Re: Conservation of Energy
- From: Jerry Avins <jya@xxxxxxxx>
- Date: Fri, 02 Oct 2009 21:23:58 -0400
Le Chaud Lapin wrote:
On Oct 2, 10:10 am, Jerry Avins <j...@xxxxxxxx> wrote:You confound the energy of computation with the energy content of a
signal. When that signal is represented by a series of numbers, the
opportunities for intricate self-deception are greatly increased.
I do not see energy content of a signal, because it is relative. I
could show a picture on paper of a signal with nice axes, very high
frequency components, bunched up, making the paper almost black with
ink, and ask, "Is this a high-energy signal or low-energy?" One might
say, "Looks like high-energy."
Then I would reveal that the highest peak of the graph is a millionth
of a billionth of an attovolt.
I would ask again, "Is this a high-energy signal?". Some might then
say, "Well, no...its value is so low, it's almost non-existant."
Then I would say, "By the way, I have ADC whose positive rail is at a
millionth of a billionth of an attovolt.
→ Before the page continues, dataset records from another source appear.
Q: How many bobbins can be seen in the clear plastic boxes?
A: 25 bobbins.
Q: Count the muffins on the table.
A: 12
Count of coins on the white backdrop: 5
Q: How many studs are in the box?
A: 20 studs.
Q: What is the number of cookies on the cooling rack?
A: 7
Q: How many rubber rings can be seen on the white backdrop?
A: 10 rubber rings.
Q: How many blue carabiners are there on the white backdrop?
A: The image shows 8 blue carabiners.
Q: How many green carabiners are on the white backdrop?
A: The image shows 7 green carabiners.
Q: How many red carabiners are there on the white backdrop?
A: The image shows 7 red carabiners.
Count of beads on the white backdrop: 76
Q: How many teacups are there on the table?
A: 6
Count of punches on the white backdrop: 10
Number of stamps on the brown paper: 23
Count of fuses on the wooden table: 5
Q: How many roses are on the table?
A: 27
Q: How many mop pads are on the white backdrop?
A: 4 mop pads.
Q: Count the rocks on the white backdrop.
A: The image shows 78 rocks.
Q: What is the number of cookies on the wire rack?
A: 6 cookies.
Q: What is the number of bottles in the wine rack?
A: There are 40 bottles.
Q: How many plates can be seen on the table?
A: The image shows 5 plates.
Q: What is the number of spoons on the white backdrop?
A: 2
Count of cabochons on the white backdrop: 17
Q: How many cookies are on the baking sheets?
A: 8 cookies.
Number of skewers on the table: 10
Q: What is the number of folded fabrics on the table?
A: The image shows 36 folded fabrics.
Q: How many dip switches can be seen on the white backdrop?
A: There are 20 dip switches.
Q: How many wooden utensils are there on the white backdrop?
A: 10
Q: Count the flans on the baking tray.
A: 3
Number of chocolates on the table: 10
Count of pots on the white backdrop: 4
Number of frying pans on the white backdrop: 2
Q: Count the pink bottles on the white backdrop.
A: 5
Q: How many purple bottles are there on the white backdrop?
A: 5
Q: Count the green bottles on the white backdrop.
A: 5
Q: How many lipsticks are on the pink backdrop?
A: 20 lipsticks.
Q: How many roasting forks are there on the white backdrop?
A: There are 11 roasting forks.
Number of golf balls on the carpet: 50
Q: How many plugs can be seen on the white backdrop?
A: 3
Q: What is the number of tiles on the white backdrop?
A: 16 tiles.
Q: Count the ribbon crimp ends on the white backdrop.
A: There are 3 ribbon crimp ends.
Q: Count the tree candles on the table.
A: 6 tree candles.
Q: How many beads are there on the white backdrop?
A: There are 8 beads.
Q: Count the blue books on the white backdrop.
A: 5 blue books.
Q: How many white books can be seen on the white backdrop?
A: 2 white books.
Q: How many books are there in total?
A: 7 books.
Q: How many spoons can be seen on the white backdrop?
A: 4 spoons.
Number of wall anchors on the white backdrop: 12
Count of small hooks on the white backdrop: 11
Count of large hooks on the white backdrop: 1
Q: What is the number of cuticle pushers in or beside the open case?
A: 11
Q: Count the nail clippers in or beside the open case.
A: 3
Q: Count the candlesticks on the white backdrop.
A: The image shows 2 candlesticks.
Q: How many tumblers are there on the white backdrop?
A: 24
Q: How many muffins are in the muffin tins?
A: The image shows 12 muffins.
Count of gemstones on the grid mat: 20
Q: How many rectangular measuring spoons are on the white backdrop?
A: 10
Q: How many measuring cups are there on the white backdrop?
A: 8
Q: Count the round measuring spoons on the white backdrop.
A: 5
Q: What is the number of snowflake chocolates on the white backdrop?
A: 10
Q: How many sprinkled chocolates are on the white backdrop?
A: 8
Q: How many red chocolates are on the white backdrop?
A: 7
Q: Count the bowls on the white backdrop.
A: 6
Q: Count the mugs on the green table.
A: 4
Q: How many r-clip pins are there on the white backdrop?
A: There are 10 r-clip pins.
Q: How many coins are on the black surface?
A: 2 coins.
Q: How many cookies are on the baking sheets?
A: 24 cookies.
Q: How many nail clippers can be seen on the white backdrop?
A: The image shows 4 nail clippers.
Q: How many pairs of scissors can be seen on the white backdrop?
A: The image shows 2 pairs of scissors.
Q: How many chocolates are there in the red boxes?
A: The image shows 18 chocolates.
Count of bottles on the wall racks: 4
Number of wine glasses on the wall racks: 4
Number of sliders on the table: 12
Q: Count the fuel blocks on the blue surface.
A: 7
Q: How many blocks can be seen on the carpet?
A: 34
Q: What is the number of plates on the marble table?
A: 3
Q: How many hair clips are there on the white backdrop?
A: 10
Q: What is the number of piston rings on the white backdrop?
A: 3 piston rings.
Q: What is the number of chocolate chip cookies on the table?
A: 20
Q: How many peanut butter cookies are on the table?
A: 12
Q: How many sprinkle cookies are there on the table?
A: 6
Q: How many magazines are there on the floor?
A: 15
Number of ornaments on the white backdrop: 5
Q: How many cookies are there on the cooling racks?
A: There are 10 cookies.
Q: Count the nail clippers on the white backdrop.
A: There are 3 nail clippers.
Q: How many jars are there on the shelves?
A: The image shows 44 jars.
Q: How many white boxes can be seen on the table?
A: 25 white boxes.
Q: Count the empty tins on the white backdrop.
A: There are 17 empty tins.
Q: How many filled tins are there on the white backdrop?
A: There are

I have sampled this signal
very quickly. Here's are my samples."
The samples would be in my digital computer, at using entire range of
floating-point values.
These floating point values, in their digital form, would be
indistinguishable from samples made of a 5V-peak signal.
This why it is meaningless to talk about the absolute energy of a
signal.
It only exists relative to some other signal, and if you want to move
into the physical world, you cannot simply look at the mathmatical
representation of the the signal, but at its physical manifestation.
[I could slow down a 4.3 GHz CPU clock to 1 cycle per 18 months, and
get the processing power required to process an "ultra-high-energy"
signal so close to zero that it is close to zero.].
What then is the energy of the signal? It is meaningless without
context.
We agree then?
Jerry
--
Engineering is the art of making what you want from things you can get.